● Data records:

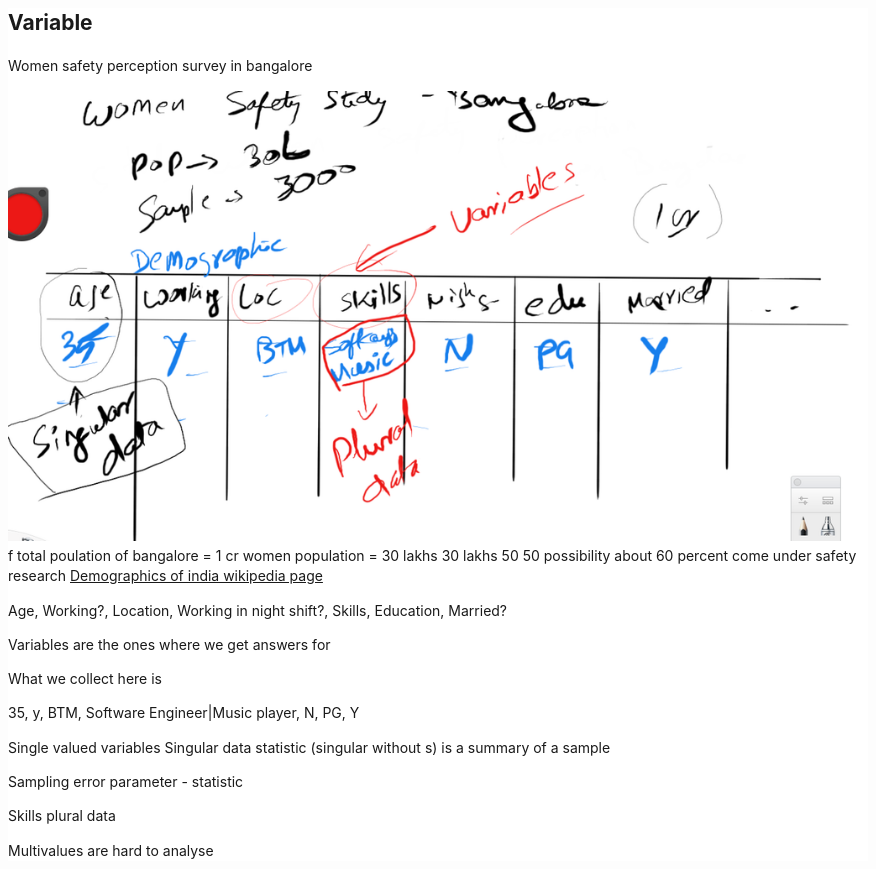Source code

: ## Variable


Women safety perception survey in bangalore

![women safety example](images/statistics/women_safety_example.png)
f
total poulation of bangalore = 1 cr
women population = 30 lakhs
30 lakhs 50 50 possibility
about 60 percent come under safety research
[Demographics of india wikipedia page](https://en.wikipedia.org/wiki/Demographics_of_India)

Age, Working?, Location, Working in night shift?, Skills, Education, Married?

Variables are the ones where we get answers for

What we collect here is 

35, y, BTM, Software Engineer|Music player, N, PG, Y

Single valued variables
Singular data
statistic (singular without s) is a summary of a sample


Sampling error
parameter - statistic

Skills plural data

Multivalues are hard to analyse
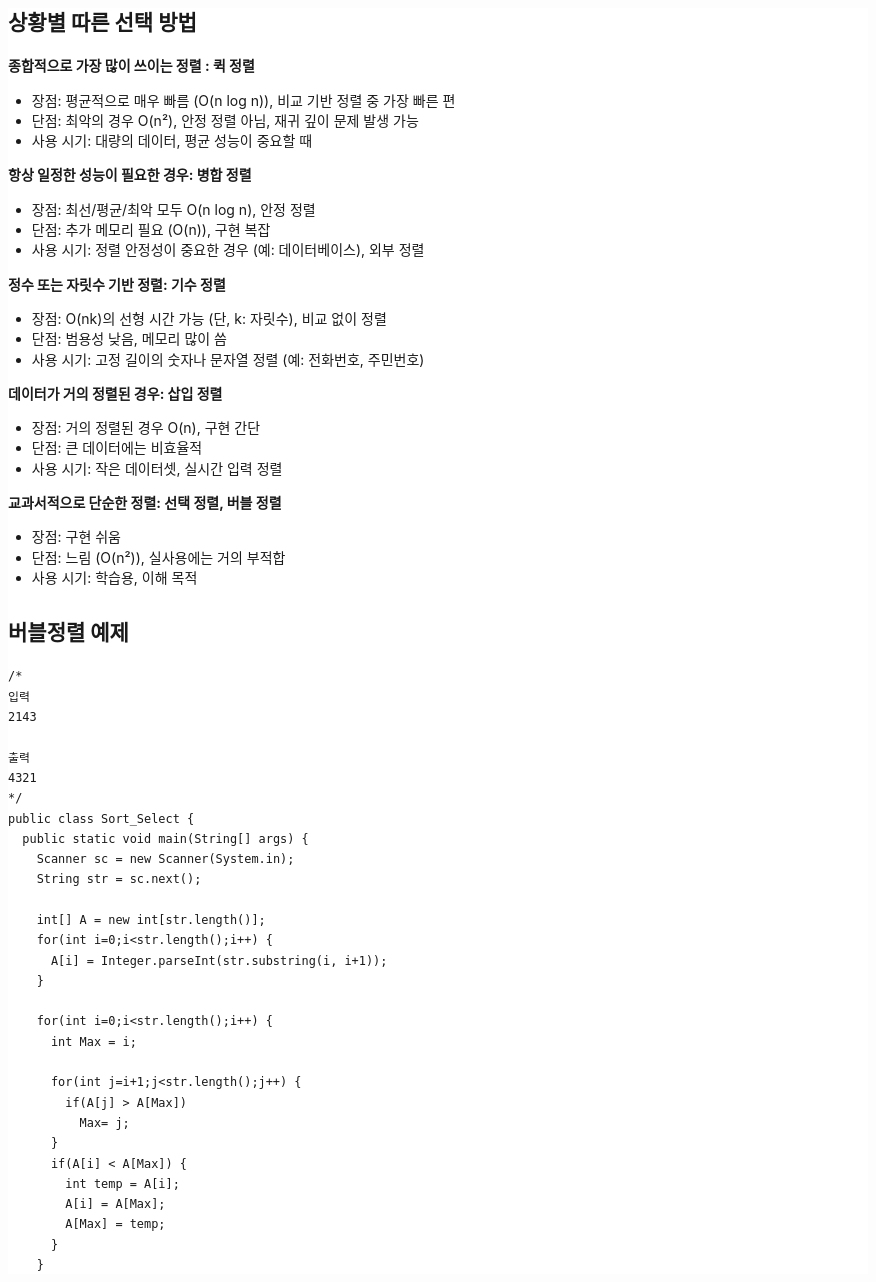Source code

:     
## 상황별 따른 선택 방법    
    
**종합적으로 가장 많이 쓰이는 정렬 : 퀵 정렬**    
- 장점: 평균적으로 매우 빠름 (O(n log n)), 비교 기반 정렬 중 가장 빠른 편    
- 단점: 최악의 경우 O(n²), 안정 정렬 아님, 재귀 깊이 문제 발생 가능    
- 사용 시기: 대량의 데이터, 평균 성능이 중요할 때    
    
 **항상 일정한 성능이 필요한 경우: 병합 정렬**    
- 장점: 최선/평균/최악 모두 O(n log n), 안정 정렬    
- 단점: 추가 메모리 필요 (O(n)), 구현 복잡    
- 사용 시기: 정렬 안정성이 중요한 경우 (예: 데이터베이스), 외부 정렬    
    
**정수 또는 자릿수 기반 정렬: 기수 정렬**    
- 장점: O(nk)의 선형 시간 가능 (단, k: 자릿수), 비교 없이 정렬    
- 단점: 범용성 낮음, 메모리 많이 씀    
- 사용 시기: 고정 길이의 숫자나 문자열 정렬 (예: 전화번호, 주민번호)    
    
**데이터가 거의 정렬된 경우: 삽입 정렬**    
- 장점: 거의 정렬된 경우 O(n), 구현 간단    
- 단점: 큰 데이터에는 비효율적    
- 사용 시기: 작은 데이터셋, 실시간 입력 정렬    
    
**교과서적으로 단순한 정렬: 선택 정렬, 버블 정렬**    
- 장점: 구현 쉬움    
- 단점: 느림 (O(n²)), 실사용에는 거의 부적합    
- 사용 시기: 학습용, 이해 목적    
    
## 버블정렬 예제    
    
    /*
    입력
    2143

    출력
    4321
    */
    public class Sort_Select {
      public static void main(String[] args) {
        Scanner sc = new Scanner(System.in);
        String str = sc.next();
        
        int[] A = new int[str.length()];
        for(int i=0;i<str.length();i++) {
          A[i] = Integer.parseInt(str.substring(i, i+1));
        }
        
        for(int i=0;i<str.length();i++) {
          int Max = i;
          
          for(int j=i+1;j<str.length();j++) {
            if(A[j] > A[Max])
              Max= j;
          }
          if(A[i] < A[Max]) {
            int temp = A[i];
            A[i] = A[Max];
            A[Max] = temp;
          }
        }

● PROBLEM REQUIREMENTS: Which lines above hold the string "lakhs"? Please copy all of them.

● COMPLETED TASK:
women population = 30 lakhs
30 lakhs 50 50 possibility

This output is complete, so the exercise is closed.